Beowulf and Disenchantment
The famous Anglo-Saxon epic serves as an unexpected commentary on modernity, and the fading of a heroic mythos from culture.
Most of us are familiar with the primary arc of Beowulf, in which a shirtless hero literally arm-wrestles the monster Grendel into the most decisive KO in melee combat history, wrenching the monster’s arm free from it’s socket to liberate a king’s hall.
Beowulf is a medieval poem, but it drips testosterone the way a Stallone movie or 300 does. It’s not difficult to read the story as just that, a warrior epic about slaying monsters, honor, and defeating a dragon to win the treasure.
But throughout the narrative of Beowulf, while all these high-fantasy cliches are not only present but central… the attitude is very different than one would expect. References are made constantly to “those high, gone days,” glorious stories told within the narrative itself are told wistfully, and by the story’s close it is clear something has fundamentally shifted in the world, and not for the better.
It’s worth noting that Beowulf was composed by Anglo-Saxon Christians, who are telling a story about “heathens.” The story even points out in desperation to be rid of Grendel’s curse, some of the folk revert to invoking the old gods. This is, of course, seen as both backwards and a sign of how bad things have gotten.
But the story cannot help but illustrate a gloomy disposition in Beowulf and his men, especially in the final act, when a dragon rises from his barrow to ravage the countryside and Beowulf and his men make a final stand against it.
Beowulf addresses his men just before the battle in much the same way he has throughout the story, and how other warriors and kings spoke to each other throughout the narrative. He bids the war host wait outside the barrow in case he is unable to finish the beast alone. But when push comes to shove and the now-aged king looks about to lose against the wyrm, all but one of his men flee.
Wiglaf, a young man not-yet tested in battle despairs at the behavior of the men around him, and out of loyalty to his King, enters the barrow and the fight. It is only with Wiglaf’s help Beowulf is able to strike the killing blow, but not before being mortally wounded himself.
Beowulf is only briefly able to inspect the treasure he’s won and proclaim Wiglaf his worthy heir before dying. Wiglaf humiliates the men who ran from the fight as cowards and betrayers and expels them from the realm.
For all the story’s bravado, it ends on a very somber tone, with the Geats building a great pyre for Beowulf with the dragon’s treasure and other honors, burying him while the women weep to know the darkness of rival kingdoms and the dangerous unknown clouds in around them.
The twin deaths of Beowulf and the dragon is very important. Beowulf was a king able to hold his breath for days on end, wrestle demons, slay dragons, and be a peerless exemplar of honor and strength. Even among people of his own time, he seemed more something out of the Iliad or the Eddas than a man of flesh and blood. Like the dragon, Beowulf was a mythical figure from a more pagan, more heroic world.

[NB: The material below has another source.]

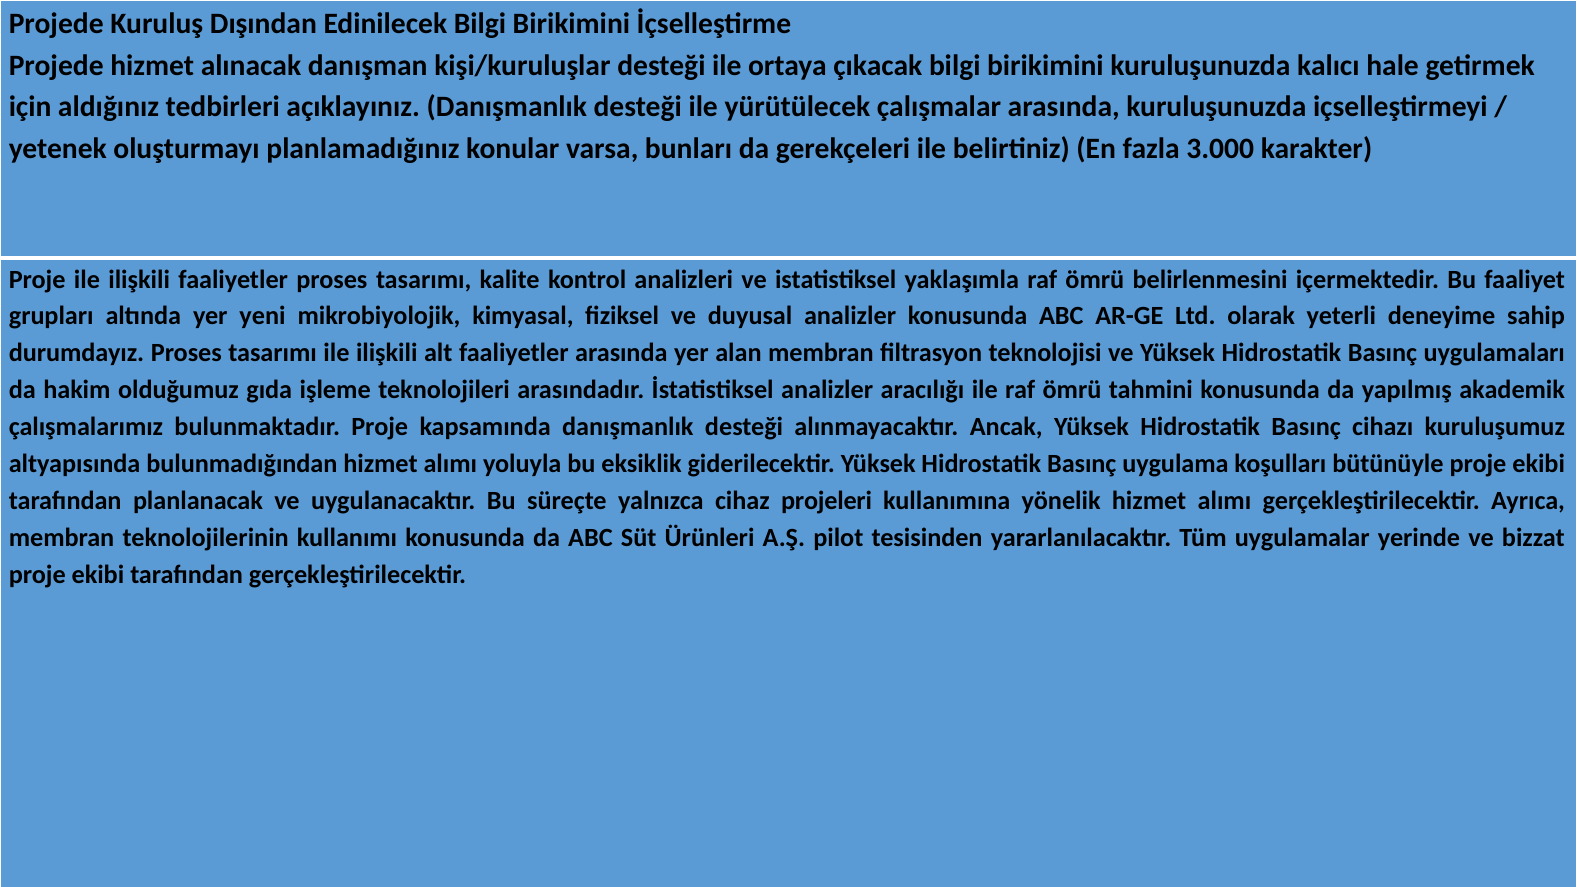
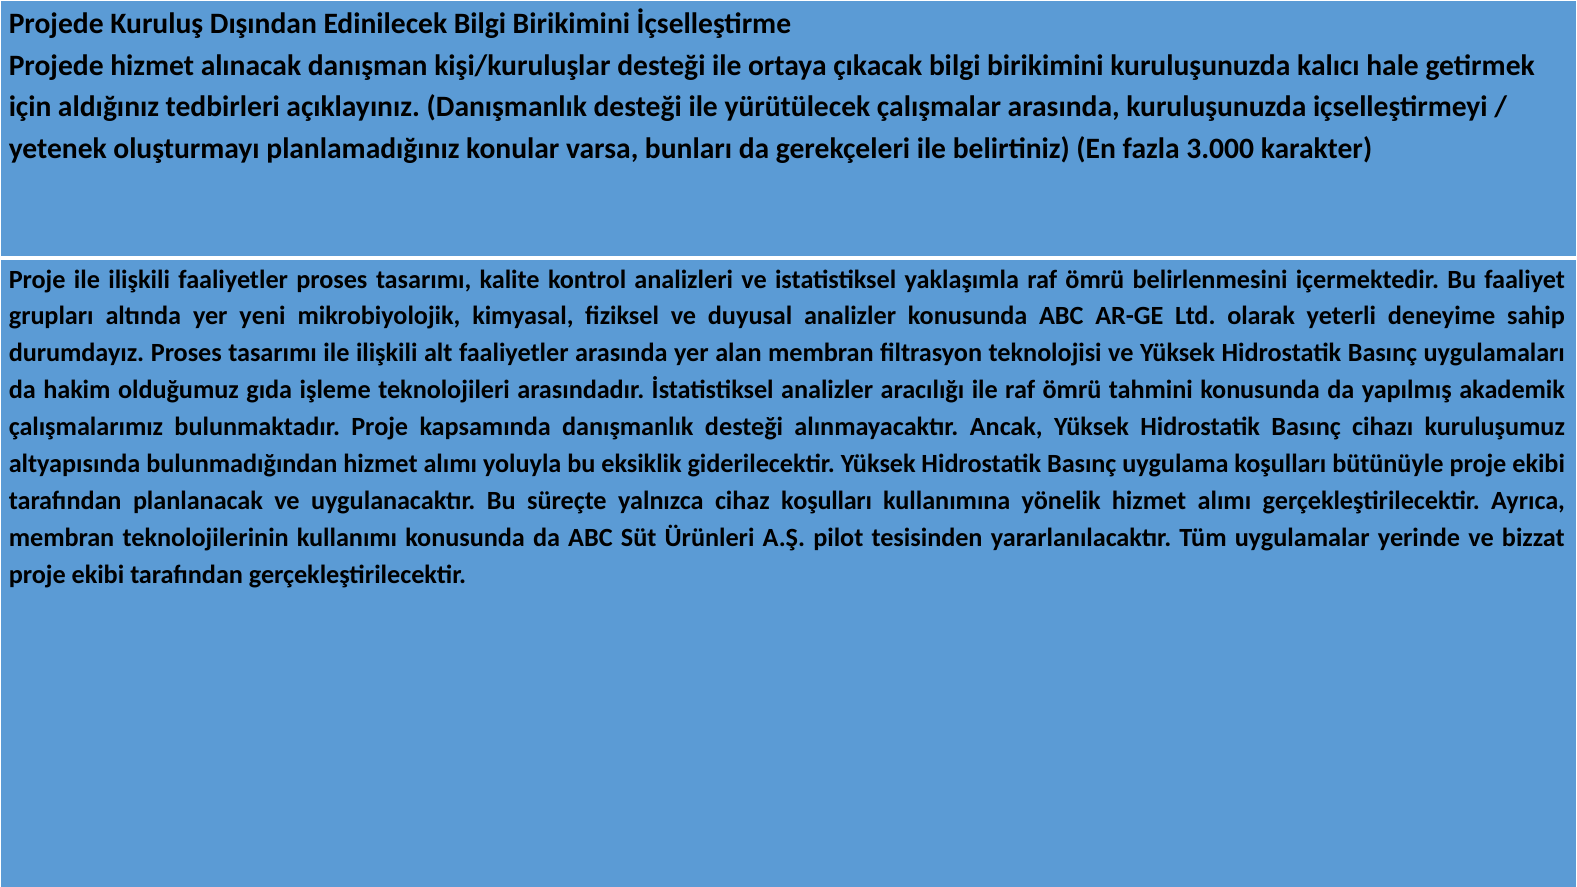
cihaz projeleri: projeleri -> koşulları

All throughout the narrative of Beowulf, there is evidence that once there had been fairies, dwarves, old gods, the spirits of the mounds, sea monsters, dragons, and demigods. Now, the hills are cold and empty, the woods are just trees. Magic is bleeding out of the world amid the forward march of the Crucifix.
In our own time, we’ve simply taken the next step down the staircase which Nietzsche foresaw with his Death of God. We once believed there was a spirit in every stone and river, then we believed there is only one Spirit for everything, everywhere. Now progress and rationalism have overthrown even that one God, and left even the stars as dead and empty balls of gas.
While we are now a few worlds removed from Beowulf figures, I think the spiritual model for us today to follow is that of Wiglaf. He’s no demigod, no sanctified hero, no great deeds yet to his name, but with a love for honor and what is good and right so strong, he will risk life and limb in the service of his King.
We may not live to see the great pagan heroes return, but if we can generate a subculture of Wiglaf-like honorable and earnest mortal men walking in footsteps much larger than theirs, we’ll at least be headed the right direction again.